The third episode introduces a new Blood team member, Livie Collette, and her special ability is being able to use other God Arcs, although doing so causes her intense physical pain. (In the story lore, handling someone else’s weapon is supposed to cause a fatal oracle cell infection, but in the first game, your character manages to handle another God Arc without becoming infected.) Livie has been referred to by other players as Little Red Riding Sue because her power does feel a bit Mary Sue at times. Her back story reveals a connection to Romeo, and her use of his God Arc is what builds the third episode up to what should be the final battle.
Buuuuut first the game adds in a twist where the other Blood unit teammates are captured by the villain, and to free them, you have to endure a series of multi-part missions that each end in a boss fight with newly reskinned aragami who mimic the blood powers of the team member you’re rescuing.
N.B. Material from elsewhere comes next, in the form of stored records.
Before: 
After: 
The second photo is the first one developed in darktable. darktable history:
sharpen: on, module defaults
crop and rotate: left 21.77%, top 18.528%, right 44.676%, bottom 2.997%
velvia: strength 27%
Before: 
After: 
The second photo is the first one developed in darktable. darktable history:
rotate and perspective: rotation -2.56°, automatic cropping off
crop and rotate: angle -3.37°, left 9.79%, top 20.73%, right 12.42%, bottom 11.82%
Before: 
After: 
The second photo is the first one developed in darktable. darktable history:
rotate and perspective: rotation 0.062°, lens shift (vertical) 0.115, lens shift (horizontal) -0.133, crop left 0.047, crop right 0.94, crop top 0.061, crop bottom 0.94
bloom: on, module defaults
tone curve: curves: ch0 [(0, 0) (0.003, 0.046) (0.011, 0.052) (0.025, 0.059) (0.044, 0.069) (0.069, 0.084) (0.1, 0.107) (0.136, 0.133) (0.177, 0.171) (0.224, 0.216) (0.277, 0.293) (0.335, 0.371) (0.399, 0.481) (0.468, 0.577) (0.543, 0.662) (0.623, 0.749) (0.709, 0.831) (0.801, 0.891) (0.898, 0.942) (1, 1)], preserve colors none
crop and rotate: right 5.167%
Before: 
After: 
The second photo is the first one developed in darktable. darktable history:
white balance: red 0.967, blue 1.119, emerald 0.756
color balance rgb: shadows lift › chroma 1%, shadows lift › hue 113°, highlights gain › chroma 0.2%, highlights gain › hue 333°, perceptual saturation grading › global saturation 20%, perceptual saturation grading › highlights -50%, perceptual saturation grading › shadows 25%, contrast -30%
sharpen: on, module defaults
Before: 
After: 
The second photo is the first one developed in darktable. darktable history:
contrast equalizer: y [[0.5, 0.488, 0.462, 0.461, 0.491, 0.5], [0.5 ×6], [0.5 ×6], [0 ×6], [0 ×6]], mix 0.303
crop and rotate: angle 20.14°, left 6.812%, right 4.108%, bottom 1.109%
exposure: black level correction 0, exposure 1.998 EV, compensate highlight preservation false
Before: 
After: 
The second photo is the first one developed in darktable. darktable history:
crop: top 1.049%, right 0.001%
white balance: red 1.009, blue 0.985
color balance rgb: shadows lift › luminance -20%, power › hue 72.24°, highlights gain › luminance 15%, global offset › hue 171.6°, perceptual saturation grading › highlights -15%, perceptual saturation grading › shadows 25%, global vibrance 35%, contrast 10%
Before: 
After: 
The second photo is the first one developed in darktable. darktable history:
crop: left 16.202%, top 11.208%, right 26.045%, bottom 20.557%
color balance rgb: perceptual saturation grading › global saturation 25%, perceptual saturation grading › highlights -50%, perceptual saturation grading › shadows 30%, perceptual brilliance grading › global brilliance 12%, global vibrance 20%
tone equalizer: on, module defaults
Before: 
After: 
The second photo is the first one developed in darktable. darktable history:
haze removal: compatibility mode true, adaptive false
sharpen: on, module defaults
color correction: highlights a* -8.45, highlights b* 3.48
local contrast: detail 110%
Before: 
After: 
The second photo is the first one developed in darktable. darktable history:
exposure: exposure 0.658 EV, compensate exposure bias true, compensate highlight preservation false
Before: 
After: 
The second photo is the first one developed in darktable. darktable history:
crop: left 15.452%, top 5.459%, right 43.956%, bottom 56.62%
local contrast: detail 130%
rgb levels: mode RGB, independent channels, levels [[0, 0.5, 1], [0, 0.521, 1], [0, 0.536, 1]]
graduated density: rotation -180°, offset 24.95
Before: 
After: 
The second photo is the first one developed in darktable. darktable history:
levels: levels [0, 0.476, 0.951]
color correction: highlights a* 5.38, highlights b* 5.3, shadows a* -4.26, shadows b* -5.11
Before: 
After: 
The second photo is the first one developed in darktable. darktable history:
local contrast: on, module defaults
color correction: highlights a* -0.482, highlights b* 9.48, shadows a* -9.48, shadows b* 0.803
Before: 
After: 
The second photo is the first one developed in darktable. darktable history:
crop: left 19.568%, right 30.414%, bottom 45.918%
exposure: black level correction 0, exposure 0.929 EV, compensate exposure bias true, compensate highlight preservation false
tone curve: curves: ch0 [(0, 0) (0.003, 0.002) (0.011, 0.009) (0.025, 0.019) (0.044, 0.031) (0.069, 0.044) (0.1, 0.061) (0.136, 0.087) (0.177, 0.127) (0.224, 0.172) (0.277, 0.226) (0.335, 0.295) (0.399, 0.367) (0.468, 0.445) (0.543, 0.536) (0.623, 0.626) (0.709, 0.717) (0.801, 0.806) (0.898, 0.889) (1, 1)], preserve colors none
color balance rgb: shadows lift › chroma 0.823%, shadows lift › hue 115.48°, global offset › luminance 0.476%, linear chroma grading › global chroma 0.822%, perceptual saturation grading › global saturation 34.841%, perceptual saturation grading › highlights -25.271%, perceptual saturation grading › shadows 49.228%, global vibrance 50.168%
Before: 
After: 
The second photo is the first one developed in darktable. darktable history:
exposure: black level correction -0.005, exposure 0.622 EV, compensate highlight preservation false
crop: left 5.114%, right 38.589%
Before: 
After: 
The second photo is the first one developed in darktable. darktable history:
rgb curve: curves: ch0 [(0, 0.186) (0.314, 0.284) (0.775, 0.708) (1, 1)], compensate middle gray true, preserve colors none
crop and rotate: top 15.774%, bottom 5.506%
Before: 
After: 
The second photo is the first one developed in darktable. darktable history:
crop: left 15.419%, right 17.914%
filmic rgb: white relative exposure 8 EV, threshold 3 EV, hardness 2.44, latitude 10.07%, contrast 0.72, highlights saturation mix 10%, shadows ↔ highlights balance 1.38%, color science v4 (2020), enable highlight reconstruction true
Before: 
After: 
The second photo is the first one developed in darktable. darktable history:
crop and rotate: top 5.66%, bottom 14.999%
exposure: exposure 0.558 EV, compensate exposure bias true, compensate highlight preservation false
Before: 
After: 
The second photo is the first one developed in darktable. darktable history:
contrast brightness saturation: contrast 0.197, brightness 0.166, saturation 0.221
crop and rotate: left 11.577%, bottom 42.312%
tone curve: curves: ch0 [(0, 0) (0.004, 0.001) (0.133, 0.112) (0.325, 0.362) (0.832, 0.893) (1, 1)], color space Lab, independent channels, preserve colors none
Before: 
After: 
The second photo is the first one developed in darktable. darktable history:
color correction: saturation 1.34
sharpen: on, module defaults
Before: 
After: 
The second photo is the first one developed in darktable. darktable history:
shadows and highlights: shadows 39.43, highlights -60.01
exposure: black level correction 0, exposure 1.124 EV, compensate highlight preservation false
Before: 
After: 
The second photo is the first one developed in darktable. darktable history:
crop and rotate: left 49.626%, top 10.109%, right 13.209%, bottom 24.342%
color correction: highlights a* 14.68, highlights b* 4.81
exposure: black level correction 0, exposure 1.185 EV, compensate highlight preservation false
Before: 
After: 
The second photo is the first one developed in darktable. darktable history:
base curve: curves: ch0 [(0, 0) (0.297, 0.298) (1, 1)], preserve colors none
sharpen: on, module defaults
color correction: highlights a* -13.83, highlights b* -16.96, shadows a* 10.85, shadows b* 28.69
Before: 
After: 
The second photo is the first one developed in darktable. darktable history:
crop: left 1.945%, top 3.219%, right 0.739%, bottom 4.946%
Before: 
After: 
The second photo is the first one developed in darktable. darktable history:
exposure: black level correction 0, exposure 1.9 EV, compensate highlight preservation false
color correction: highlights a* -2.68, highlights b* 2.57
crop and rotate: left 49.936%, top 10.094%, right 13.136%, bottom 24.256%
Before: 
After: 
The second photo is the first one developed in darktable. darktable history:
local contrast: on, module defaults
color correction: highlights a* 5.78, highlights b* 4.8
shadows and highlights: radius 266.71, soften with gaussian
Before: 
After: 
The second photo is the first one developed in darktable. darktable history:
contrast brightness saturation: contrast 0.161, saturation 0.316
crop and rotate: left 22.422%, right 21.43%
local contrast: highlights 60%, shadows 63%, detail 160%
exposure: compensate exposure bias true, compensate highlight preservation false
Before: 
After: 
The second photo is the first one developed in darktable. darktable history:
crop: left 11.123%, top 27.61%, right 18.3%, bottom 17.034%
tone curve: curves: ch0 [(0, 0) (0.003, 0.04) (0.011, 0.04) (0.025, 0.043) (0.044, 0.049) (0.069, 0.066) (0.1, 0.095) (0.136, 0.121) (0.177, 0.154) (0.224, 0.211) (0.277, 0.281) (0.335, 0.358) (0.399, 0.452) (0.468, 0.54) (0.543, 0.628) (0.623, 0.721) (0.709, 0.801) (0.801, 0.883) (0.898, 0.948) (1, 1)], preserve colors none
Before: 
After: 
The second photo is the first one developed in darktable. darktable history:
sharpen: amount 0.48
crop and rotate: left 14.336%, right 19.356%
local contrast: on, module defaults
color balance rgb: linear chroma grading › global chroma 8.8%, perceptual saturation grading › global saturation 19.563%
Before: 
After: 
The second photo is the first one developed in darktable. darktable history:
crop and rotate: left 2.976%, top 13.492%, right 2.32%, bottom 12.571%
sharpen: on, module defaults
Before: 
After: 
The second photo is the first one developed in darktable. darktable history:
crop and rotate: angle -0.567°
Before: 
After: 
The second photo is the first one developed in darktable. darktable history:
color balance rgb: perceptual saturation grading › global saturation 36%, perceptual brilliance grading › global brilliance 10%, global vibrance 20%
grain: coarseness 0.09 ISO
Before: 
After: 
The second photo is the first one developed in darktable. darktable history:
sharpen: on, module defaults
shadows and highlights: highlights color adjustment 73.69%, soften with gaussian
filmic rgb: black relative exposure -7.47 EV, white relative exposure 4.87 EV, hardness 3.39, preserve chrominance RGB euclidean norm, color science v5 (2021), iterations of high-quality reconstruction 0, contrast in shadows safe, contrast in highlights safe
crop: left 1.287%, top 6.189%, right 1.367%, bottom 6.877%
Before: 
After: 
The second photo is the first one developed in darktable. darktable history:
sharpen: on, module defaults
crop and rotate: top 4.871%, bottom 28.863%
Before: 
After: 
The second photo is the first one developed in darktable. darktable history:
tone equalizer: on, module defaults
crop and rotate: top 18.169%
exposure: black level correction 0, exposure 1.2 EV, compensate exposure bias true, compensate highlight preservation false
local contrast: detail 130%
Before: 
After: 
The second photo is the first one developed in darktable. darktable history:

What makes these frustrating is that until you’ve fought and defeated these new aragami, you have no idea what element to use on them. Even if you’ve somehow guessed the right weapon to bring, your supply of healing items by this point will often be so low that you have no choice but to quit and start over. Or lose and start over if you feel that winners never quit. Either way, it’s a major pain in the boot.
To be fair, once the new Aragami become part of the free mission cycle, they can often be some of the most fun and challenging single mission targets. But placed at the end of multi-part missions as they often are, they can wreck even the most perfect runs. And again, because there’s so many of these kinds of missions, the end game is painfully tedious.
But so at long last the team is all assembled and ready for the final fight, and the last boss is really, REALLY cool. It’s a huge new aragami that has all kinds of attacks, a few of which can inflict poison damage. Beating that giant beastie felt truly epic and led to a final cut scene that made me shout “Wow!”
In reaching a score, I have to take into account my desire to replay the game, which I do not. I uninstalled the game to save space on my PS4, but I kept Resurrection. It’s not so much the increased movement and upgrade options Resurrection provides as it is the slog that Rage Burst’s late game turns into once multi-part missions become the only way to create a sense of challenge. Resurrection is to me far more challenging from the start, and the late game creates challenge in a more satisfying manner.
I did enjoy the sequel, but not nearly as much as the first game. That’s why I’m giving God Eater 2: Rage Burst 3 stars. It’s not a bad game, and I loved the story. But the second and third episodes are a long slog that I wouldn’t want to repeat. I’d still recommend it to fans of action sci-fi games, provided those fans don’t mind dealing with grinding monotony at times.